COLLECTED DATA:
..............................
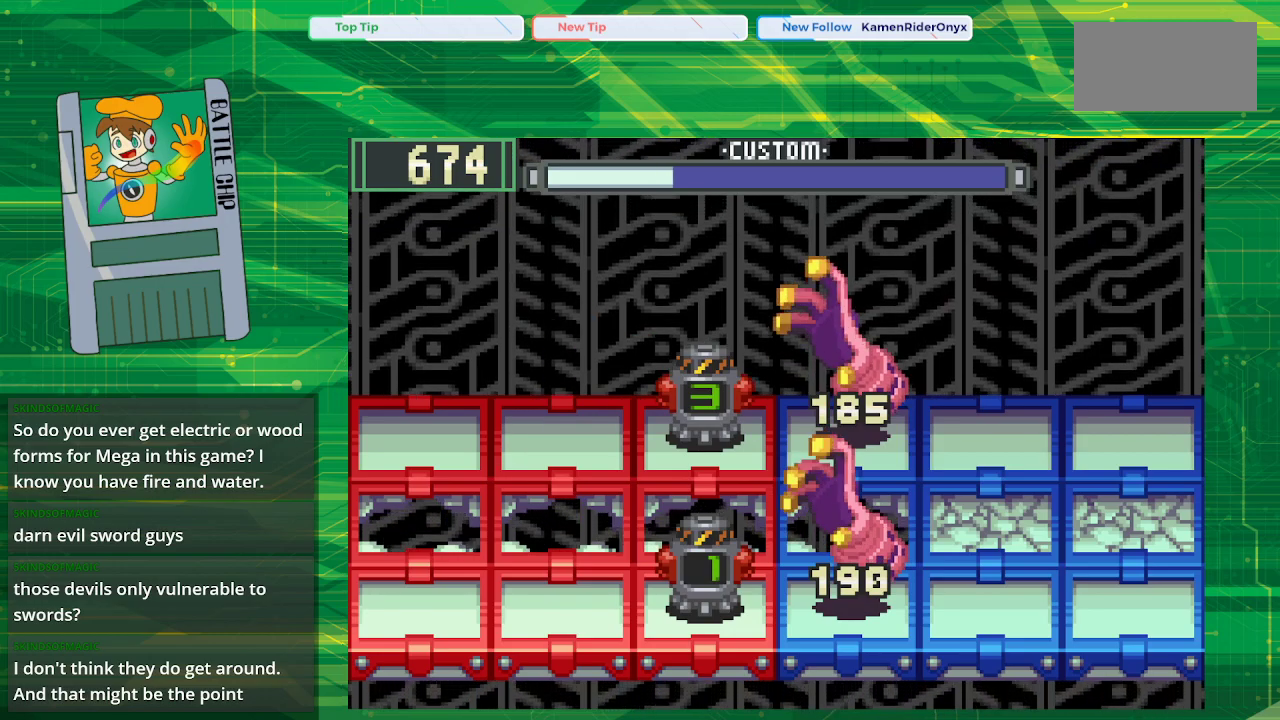
{"buttons": [], "events": [[67, "B", "down"], [117, "B", "up"], [217, "B", "down"], [283, "B", "up"], [383, "B", "down"], [433, "B", "up"]]}
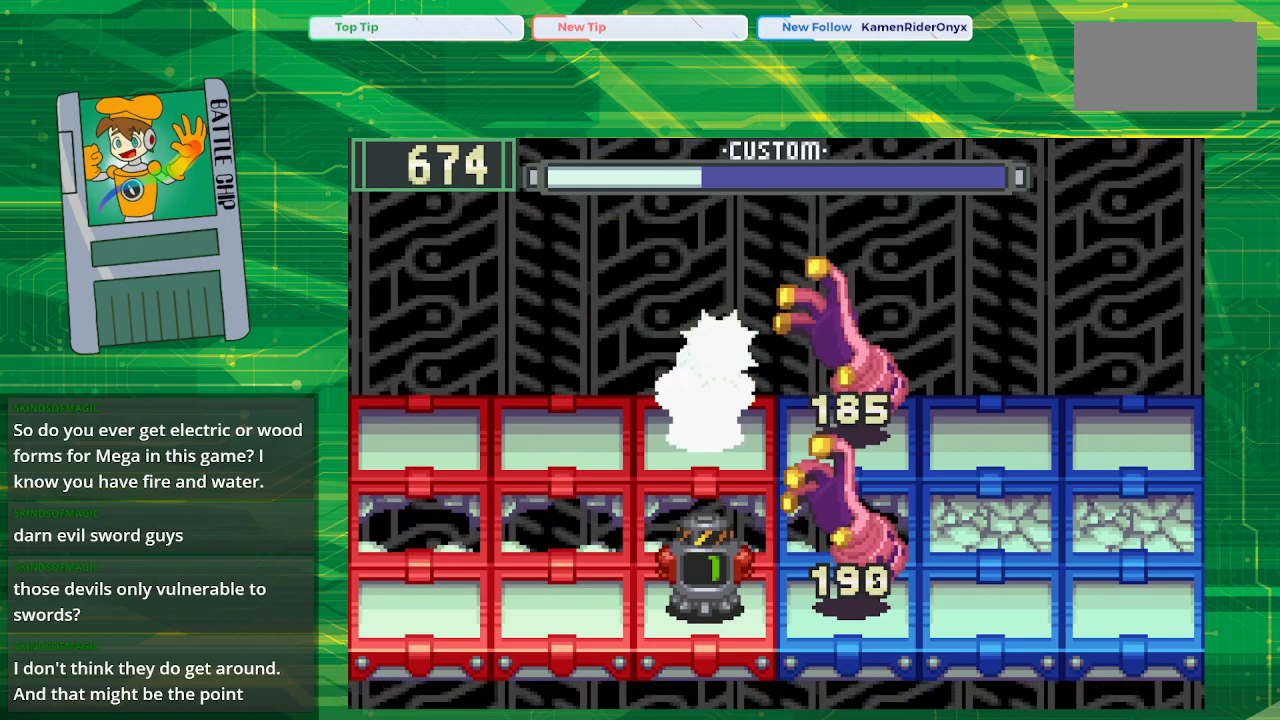
{"buttons": [], "events": [[33, "B", "down"], [100, "B", "up"], [200, "B", "down"], [267, "B", "up"], [367, "B", "down"], [467, "B", "up"]]}
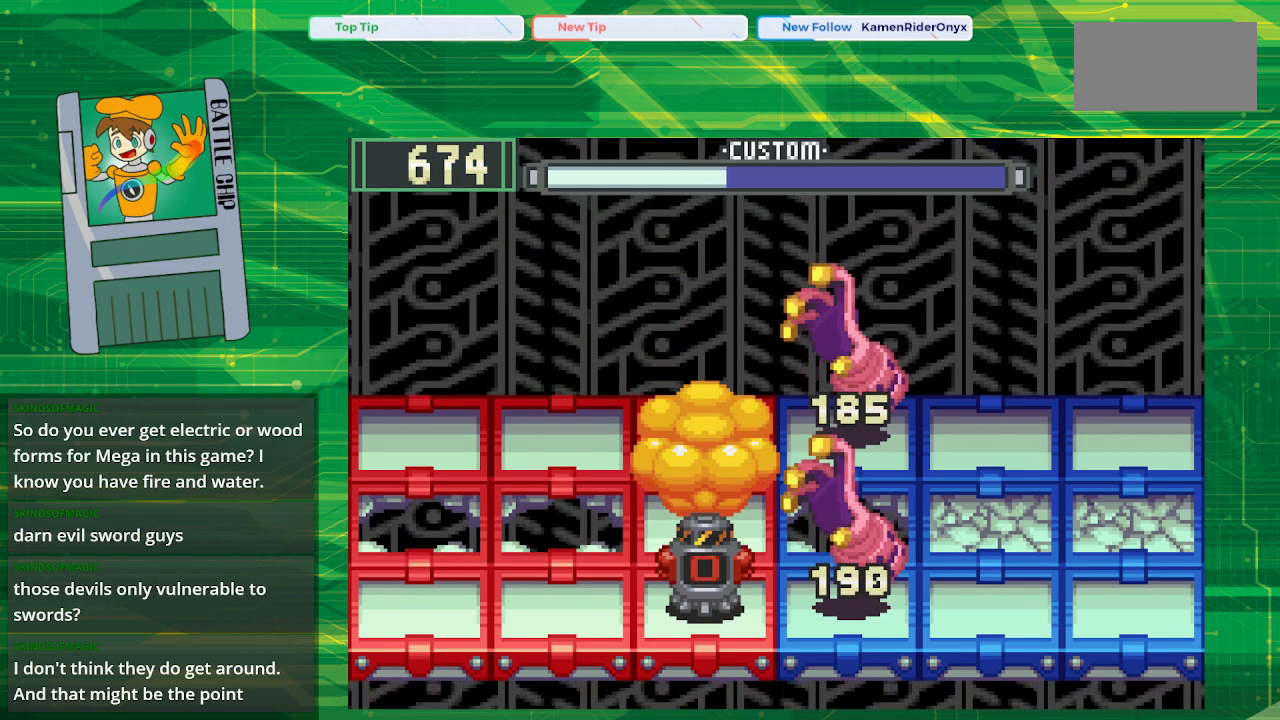
{"buttons": [], "events": [[33, "B", "down"], [167, "B", "up"]]}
..............................
EXERCISE INSTRUCTIONS: Reproduce the listing exactly. Leave its pictures out.

FINISHED TASK:
{"buttons": [], "events": [[67, "B", "down"], [117, "B", "up"], [217, "B", "down"], [283, "B", "up"], [383, "B", "down"], [433, "B", "up"]]}
{"buttons": [], "events": [[33, "B", "down"], [100, "B", "up"], [200, "B", "down"], [267, "B", "up"], [367, "B", "down"], [467, "B", "up"]]}
{"buttons": [], "events": [[33, "B", "down"], [167, "B", "up"]]}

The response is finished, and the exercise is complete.